Jerry's Just Fine With Vegas Trip

Considering the hell-storm of half-necessary controversy that followed Tony Romo's trip to Cabo in 2007, the news that Romo and Miles Austin were seen (along with the painfully dreamy Chace Crawford) at the Hard Rock in Las Vegas this weekend may as well have been rush-delivered in a panic to Bristol and labeled CONTROVERSY.

All the ingredients are there: Romo, whose love of golf and blonds is so thoroughly scrutinized and deconstructed that one might forget that, as a general rule, hitting the links and dating ultra-hot blonds is the very peak of the mountain as far as American men are concerned. Miles Austin: "Could Romo be seducing him into a life of ease, with promises of tee times at Pebble Beach and Holly Madison's cell number?"

And of course, we would be remiss not to mention Las Vegas, the self-styled Sin City--what happens here, stays here, the commercials tell us. Which is true, with the obvious exceptions of photographic evidence and communicable diseases. Those tend to follow you.

A great controversy indeed, particularly if Dallas were to lose on Sunday. Only Romo wasn't taking body shots off Heidi Fleiss; Austin wasn't drunkenly fighting Wayne Newton. The two were there for a charity function, and remained there, reportedly, for just fourteen hours.

Romo was back in time to get treatment on his back. Study film. Concentrate on the Giants. You know, football-type-stuff--all in good order. (Let's not forget that the 1992 Cowboys spent the week prior to the Super Bowl wallowing in all the debauchery the city of Los Angeles could dish out.)

For this reason Jerry Jones's comments this morning on 105.3 The Fan should come as no surprise.

"I think it says it all when you realize he has to be back," Jones said. "Every morning he has to come to the training room because he does have a back he's treating, so that's a requirement and guys can't get too far away because they have to be there bright and early, 7 or 8 in the morning or earlier on a practice day to get treatment. He was there and sharp and on time.

"That gave him a little break away from it.
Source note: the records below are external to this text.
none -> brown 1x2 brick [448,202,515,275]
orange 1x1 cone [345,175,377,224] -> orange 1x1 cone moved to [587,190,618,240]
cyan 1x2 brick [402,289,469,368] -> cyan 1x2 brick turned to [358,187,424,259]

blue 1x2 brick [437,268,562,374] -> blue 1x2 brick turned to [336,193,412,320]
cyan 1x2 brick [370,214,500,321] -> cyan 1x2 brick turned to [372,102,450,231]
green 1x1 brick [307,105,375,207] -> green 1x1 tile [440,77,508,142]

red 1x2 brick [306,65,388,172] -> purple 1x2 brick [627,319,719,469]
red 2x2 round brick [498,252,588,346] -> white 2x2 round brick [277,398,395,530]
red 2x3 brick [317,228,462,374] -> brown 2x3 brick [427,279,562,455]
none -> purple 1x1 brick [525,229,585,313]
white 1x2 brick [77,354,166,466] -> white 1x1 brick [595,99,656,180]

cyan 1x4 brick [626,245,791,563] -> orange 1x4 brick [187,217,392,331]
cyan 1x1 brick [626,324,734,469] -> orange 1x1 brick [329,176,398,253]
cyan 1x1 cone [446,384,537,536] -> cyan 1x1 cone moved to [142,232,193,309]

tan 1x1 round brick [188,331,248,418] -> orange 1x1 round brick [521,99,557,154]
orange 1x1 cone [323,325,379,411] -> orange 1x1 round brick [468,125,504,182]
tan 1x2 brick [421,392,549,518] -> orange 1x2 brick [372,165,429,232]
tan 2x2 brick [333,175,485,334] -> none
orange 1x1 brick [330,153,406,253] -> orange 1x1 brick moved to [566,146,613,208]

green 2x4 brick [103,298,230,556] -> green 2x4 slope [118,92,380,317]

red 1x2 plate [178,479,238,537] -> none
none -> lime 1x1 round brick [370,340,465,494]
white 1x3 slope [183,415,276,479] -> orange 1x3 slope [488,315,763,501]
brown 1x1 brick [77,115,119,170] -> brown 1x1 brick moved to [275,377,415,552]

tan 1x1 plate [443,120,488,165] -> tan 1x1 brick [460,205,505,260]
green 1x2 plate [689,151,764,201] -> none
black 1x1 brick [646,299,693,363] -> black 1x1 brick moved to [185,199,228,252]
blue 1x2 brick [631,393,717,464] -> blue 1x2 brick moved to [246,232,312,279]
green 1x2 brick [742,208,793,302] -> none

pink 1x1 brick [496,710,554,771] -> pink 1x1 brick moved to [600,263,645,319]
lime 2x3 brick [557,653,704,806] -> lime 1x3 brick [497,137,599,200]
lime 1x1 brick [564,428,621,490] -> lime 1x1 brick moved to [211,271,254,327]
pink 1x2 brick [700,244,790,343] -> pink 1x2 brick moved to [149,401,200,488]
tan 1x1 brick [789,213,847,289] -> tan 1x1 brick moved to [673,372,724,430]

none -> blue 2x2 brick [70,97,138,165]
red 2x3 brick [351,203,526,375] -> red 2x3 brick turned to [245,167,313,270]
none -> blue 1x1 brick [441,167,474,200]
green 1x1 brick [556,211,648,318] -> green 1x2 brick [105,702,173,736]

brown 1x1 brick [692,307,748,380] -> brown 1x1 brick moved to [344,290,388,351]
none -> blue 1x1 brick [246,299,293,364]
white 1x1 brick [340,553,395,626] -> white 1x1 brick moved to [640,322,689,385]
We just don't have anybody out there that spends the hours in the classroom - that's how it should be, he's the quarterback - but those guys spend hours and hours and hours in the classroom and a break is good."

Obviously, considering the past and many fans' perception of Romo, a mid-season trip to anywhere for anything will give some of them pause. But controversial it is not; not really, not in this case. Hell, 14 hours can't even rightfully be called a vacation. Jerry is just fine with the situation; we should be too.